Problem statement -
Copy out all the records below unchanged, except switch every "Page size" to "Canvas size".
————————
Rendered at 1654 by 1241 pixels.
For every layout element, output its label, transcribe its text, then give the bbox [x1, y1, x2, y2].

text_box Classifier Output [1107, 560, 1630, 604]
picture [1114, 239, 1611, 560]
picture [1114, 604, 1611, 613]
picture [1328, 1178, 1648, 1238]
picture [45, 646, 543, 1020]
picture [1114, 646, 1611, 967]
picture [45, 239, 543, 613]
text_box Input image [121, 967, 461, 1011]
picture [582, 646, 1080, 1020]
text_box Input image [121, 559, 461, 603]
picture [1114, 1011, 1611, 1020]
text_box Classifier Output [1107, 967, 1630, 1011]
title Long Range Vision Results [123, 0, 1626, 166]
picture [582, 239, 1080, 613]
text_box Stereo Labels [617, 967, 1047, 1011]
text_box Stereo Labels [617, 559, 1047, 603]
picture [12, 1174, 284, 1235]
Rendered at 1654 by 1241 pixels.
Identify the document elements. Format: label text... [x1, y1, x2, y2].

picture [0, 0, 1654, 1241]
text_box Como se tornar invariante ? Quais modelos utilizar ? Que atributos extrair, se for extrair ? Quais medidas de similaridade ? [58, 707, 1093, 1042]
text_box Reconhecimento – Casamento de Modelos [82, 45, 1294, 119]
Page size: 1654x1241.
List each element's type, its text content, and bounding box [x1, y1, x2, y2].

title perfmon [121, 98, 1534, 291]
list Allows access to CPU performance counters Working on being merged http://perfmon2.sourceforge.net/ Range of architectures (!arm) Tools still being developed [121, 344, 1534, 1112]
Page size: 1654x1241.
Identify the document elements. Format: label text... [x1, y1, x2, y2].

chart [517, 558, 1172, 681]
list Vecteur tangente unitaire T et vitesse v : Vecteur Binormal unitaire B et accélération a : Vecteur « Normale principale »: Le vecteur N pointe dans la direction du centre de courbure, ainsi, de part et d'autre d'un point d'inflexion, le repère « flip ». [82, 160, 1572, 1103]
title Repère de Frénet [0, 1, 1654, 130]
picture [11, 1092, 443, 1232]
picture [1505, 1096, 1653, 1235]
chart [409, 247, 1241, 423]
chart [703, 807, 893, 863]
————————
Task answer -
Rendered at 1654 by 1241 pixels.
For every layout element, output its label, transcribe its text, then give the bbox [x1, y1, x2, y2].

text_box Classifier Output [1107, 560, 1630, 604]
picture [1114, 239, 1611, 560]
picture [1114, 604, 1611, 613]
picture [1328, 1178, 1648, 1238]
picture [45, 646, 543, 1020]
picture [1114, 646, 1611, 967]
picture [45, 239, 543, 613]
text_box Input image [121, 967, 461, 1011]
picture [582, 646, 1080, 1020]
text_box Input image [121, 559, 461, 603]
picture [1114, 1011, 1611, 1020]
text_box Classifier Output [1107, 967, 1630, 1011]
title Long Range Vision Results [123, 0, 1626, 166]
picture [582, 239, 1080, 613]
text_box Stereo Labels [617, 967, 1047, 1011]
text_box Stereo Labels [617, 559, 1047, 603]
picture [12, 1174, 284, 1235]
Rendered at 1654 by 1241 pixels.
Identify the document elements. Format: label text... [x1, y1, x2, y2].

picture [0, 0, 1654, 1241]
text_box Como se tornar invariante ? Quais modelos utilizar ? Que atributos extrair, se for extrair ? Quais medidas de similaridade ? [58, 707, 1093, 1042]
text_box Reconhecimento – Casamento de Modelos [82, 45, 1294, 119]
Canvas size: 1654x1241.
List each element's type, its text content, and bounding box [x1, y1, x2, y2].

title perfmon [121, 98, 1534, 291]
list Allows access to CPU performance counters Working on being merged http://perfmon2.sourceforge.net/ Range of architectures (!arm) Tools still being developed [121, 344, 1534, 1112]
Canvas size: 1654x1241.
Identify the document elements. Format: label text... [x1, y1, x2, y2].

chart [517, 558, 1172, 681]
list Vecteur tangente unitaire T et vitesse v : Vecteur Binormal unitaire B et accélération a : Vecteur « Normale principale »: Le vecteur N pointe dans la direction du centre de courbure, ainsi, de part et d'autre d'un point d'inflexion, le repère « flip ». [82, 160, 1572, 1103]
title Repère de Frénet [0, 1, 1654, 130]
picture [11, 1092, 443, 1232]
picture [1505, 1096, 1653, 1235]
chart [409, 247, 1241, 423]
chart [703, 807, 893, 863]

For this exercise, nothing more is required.